Son regard suivit un rêve d’un instant.
— M. Ernée, votre Mariette est le sauveur de mon fils. Le séparer d’elle, c’est en refaire un démon. Et je ne peux pas renoncer à retourner à Paris pour que Knut y finisse ses études au lycée, et qu’il les finisse en français.
— Alors, Madame ?…
La tête en avant, grand-père, assis maintenant sur la caisse d’emballage, labourait du regard l’étrangère impérative.
— Alors, M. Ernée, il faut, il faut que vous me prêtiez Mariette, au moins pour quelque temps.
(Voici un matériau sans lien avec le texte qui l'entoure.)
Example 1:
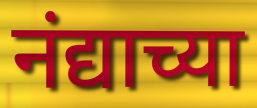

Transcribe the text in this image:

नंद्याच्या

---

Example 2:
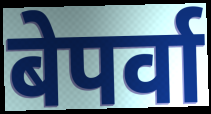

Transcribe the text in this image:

बेपर्वा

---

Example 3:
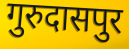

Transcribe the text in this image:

गुरुदासपुर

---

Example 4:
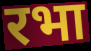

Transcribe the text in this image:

रभा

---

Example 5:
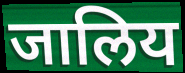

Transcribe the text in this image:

जालिय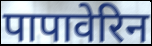
पापावेरिनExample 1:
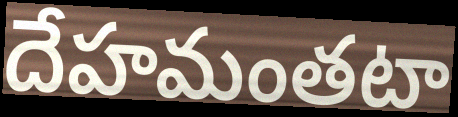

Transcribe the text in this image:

Voilà.
— Que je vous prête Mariette, Madame ?
— Oui, M. Ernée. Il faut qu’elle vienne avec nous à Paris. Je la soignerai comme ma fille. Chaque soir en rentrant du lycée (car il n’y sera qu’externe) Knut la retrouvera chez nous. Et, quand le temps sera revenu pour nous de retourner en Norvège…
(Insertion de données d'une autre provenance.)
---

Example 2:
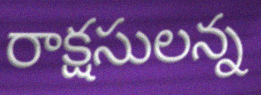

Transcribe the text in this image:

రాక్షసులన్న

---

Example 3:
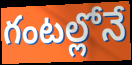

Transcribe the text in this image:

గంటల్లోనే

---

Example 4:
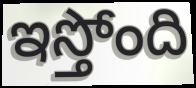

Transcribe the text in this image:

ఇస్తోంది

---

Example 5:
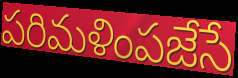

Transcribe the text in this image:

పరిమళింపజేసేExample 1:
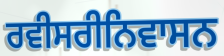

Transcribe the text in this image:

ਰਵੀਸਰੀਨਿਵਾਸਨ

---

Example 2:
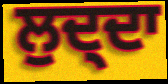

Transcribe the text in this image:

ਲੁਦ੍ਦਾ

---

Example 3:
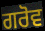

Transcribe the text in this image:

ਗਰੋਵ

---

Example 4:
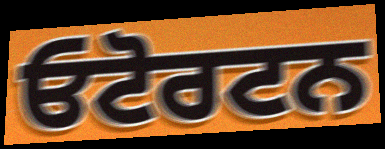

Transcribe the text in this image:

ਓਟੋਰਟਨ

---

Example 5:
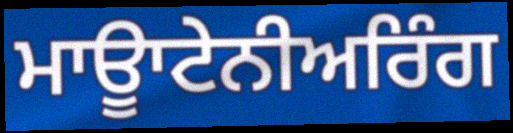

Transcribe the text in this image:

ਮਾਊਾਟੇਨੀਅਰਿੰਗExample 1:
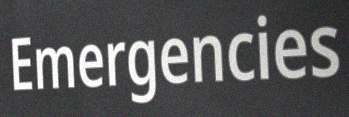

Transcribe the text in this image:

Emergencies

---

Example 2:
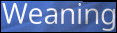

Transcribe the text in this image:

Weaning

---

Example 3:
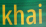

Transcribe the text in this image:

khai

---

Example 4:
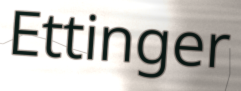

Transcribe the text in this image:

Ettinger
— Vous l’emmènerez, naturellement.
— Il faudrait, oui !
Elle se hâta.
— Mais vous la reverrez chaque année, puisque je compte, cette fois, me fixer dans ce cottage que j’ai loué ici.
Encore des coins de bouche descendus. Ivre d’amertume, grand-père prononça :
— Et moi je reste ici sans ma petite…
« Grand-père !… » s’étrangla Mariette. Mais il ne l’entendit pas. Comme une gorgée empoisonnée, il ravalait toute la déchirante ironie qui lui venait aux lèvres. Il dit, et sur le ton le plus froid :
— Mais Madame, avec ce que vous proposez là, nous allons tout droit à l’adoption, il me semble ?
Christine Peelmann ne sourcille pas. Certes, il n’était plus question de faire de Mariette sa domestique. N’était-il pas plutôt question de quelque chose comme une demande en mariage par anticipation ?
Sans baisser ses yeux fascinateurs, elle répondit fort calmement :
— Adopter Mariette, M. Ernée ?… Et pourquoi pas ?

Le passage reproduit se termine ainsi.